ABOUT THIS EXERCISE
Report each line in the rows below that contains the word "andere".

(Rows excerpted from a collection)
=======

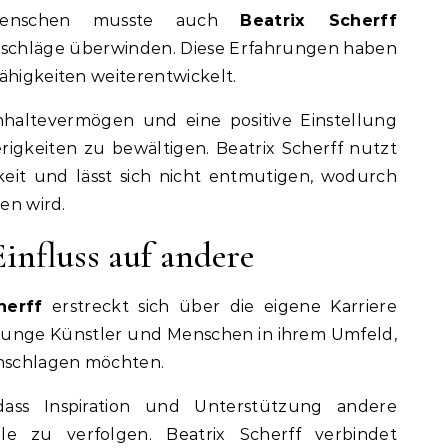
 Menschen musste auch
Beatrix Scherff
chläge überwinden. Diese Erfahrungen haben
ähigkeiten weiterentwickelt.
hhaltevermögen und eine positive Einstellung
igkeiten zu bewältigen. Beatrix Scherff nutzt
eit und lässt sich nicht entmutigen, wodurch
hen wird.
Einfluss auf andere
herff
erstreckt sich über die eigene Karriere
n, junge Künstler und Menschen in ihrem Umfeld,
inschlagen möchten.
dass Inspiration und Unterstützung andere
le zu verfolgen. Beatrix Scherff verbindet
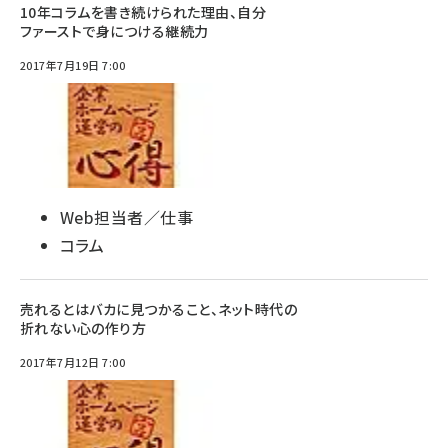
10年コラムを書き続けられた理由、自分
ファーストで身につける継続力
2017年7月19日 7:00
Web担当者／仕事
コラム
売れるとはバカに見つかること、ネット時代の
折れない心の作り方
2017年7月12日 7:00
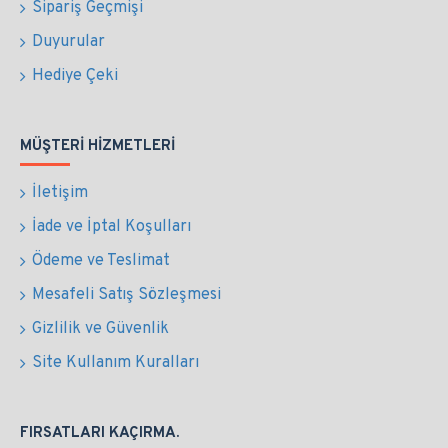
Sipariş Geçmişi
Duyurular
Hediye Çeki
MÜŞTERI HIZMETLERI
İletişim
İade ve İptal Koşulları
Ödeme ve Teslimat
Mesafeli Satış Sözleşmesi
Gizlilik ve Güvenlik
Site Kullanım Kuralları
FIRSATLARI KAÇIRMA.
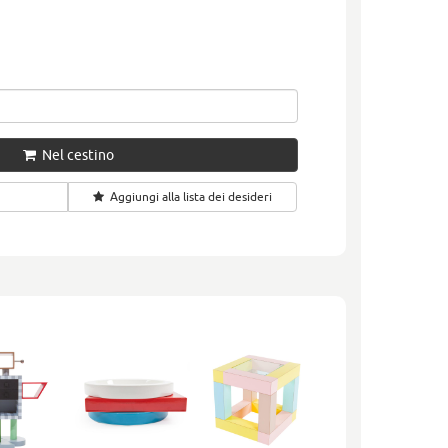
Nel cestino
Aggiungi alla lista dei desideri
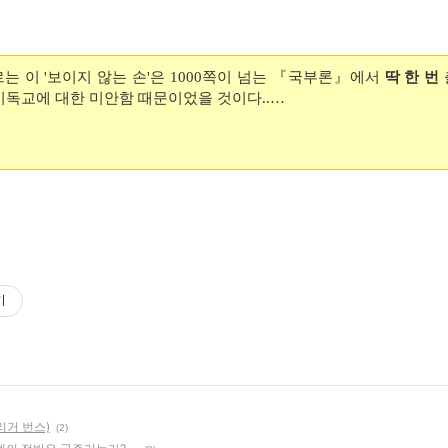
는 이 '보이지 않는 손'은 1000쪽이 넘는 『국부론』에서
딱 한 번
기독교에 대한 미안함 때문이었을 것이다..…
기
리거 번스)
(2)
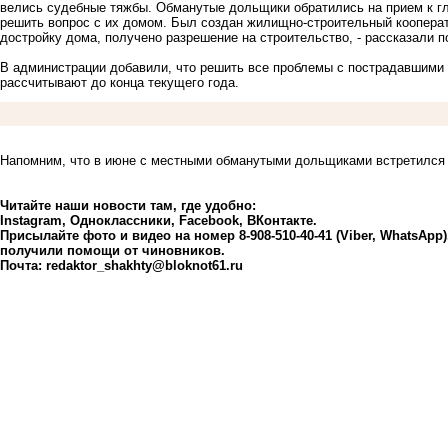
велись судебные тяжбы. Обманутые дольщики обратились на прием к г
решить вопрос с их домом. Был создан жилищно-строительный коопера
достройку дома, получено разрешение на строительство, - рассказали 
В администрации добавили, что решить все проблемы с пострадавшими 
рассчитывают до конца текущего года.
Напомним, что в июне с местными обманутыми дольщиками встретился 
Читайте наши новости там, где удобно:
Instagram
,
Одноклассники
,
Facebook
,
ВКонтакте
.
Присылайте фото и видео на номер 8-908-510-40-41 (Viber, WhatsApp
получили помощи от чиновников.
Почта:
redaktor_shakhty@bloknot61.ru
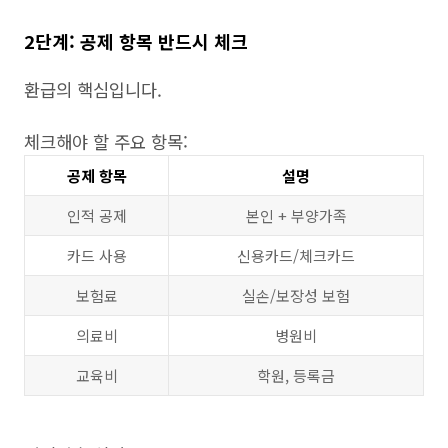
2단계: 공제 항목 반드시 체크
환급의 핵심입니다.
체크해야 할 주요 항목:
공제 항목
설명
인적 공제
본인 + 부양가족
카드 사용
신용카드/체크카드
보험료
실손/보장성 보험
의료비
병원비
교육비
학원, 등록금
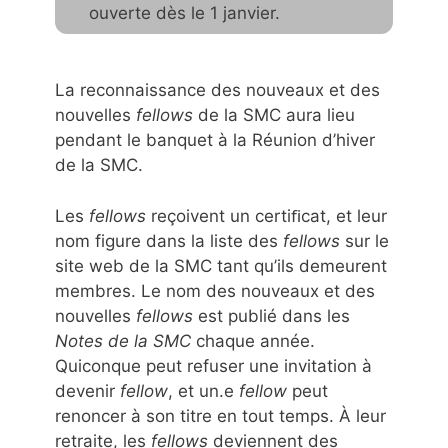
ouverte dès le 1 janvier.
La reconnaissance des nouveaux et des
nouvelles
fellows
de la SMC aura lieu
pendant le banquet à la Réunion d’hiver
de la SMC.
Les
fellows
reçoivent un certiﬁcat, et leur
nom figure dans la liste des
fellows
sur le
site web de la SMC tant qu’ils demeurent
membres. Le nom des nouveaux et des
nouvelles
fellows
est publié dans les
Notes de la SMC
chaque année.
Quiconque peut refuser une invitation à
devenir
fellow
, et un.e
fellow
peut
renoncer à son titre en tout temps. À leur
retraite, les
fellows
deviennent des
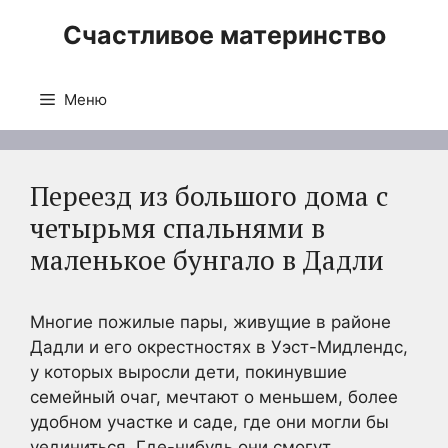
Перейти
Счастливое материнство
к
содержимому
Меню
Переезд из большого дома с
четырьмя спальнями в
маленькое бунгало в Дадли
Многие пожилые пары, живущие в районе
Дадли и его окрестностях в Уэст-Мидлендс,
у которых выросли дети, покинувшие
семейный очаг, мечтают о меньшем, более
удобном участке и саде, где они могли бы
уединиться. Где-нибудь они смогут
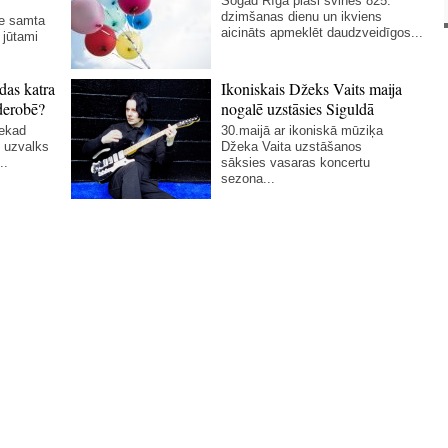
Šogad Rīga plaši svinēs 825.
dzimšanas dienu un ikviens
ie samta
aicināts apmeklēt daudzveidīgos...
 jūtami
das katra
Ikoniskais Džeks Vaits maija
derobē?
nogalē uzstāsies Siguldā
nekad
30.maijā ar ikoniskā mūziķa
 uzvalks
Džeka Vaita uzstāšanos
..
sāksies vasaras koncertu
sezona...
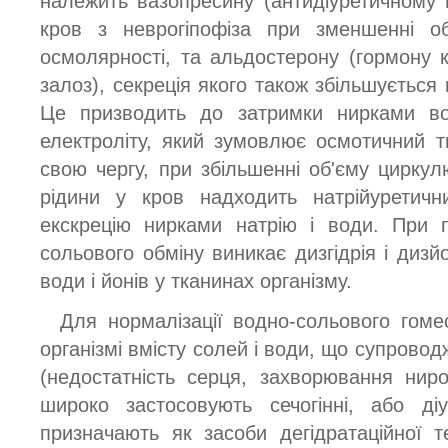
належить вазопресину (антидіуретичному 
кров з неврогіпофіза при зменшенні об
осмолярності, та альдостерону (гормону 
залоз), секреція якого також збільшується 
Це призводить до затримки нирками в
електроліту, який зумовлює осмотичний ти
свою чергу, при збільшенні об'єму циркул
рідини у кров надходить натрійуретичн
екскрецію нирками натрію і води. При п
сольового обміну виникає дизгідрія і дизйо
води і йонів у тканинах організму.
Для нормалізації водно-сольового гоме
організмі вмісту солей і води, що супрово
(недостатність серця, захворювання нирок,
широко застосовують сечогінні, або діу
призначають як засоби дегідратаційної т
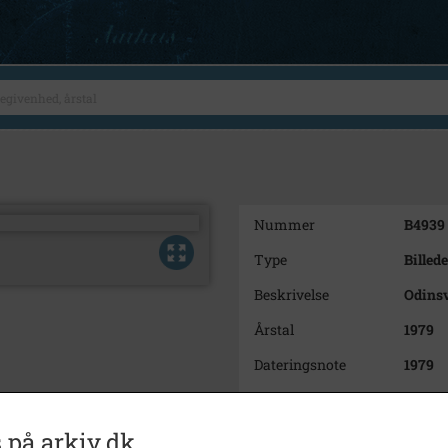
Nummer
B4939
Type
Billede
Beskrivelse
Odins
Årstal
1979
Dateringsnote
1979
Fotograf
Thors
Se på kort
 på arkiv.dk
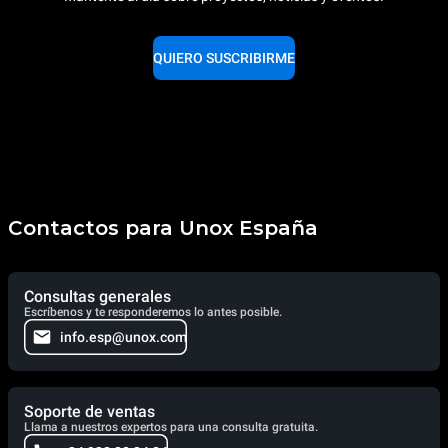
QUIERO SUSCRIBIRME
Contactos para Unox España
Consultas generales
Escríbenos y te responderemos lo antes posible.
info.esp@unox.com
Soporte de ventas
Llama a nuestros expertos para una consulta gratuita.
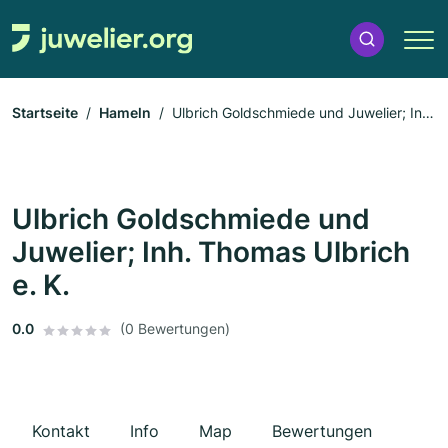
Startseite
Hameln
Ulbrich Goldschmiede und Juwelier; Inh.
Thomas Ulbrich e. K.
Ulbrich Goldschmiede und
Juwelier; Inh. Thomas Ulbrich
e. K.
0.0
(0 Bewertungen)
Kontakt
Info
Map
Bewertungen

=======

PROBLEM SOLUTION
Einfluss auf andere
dass Inspiration und Unterstützung andere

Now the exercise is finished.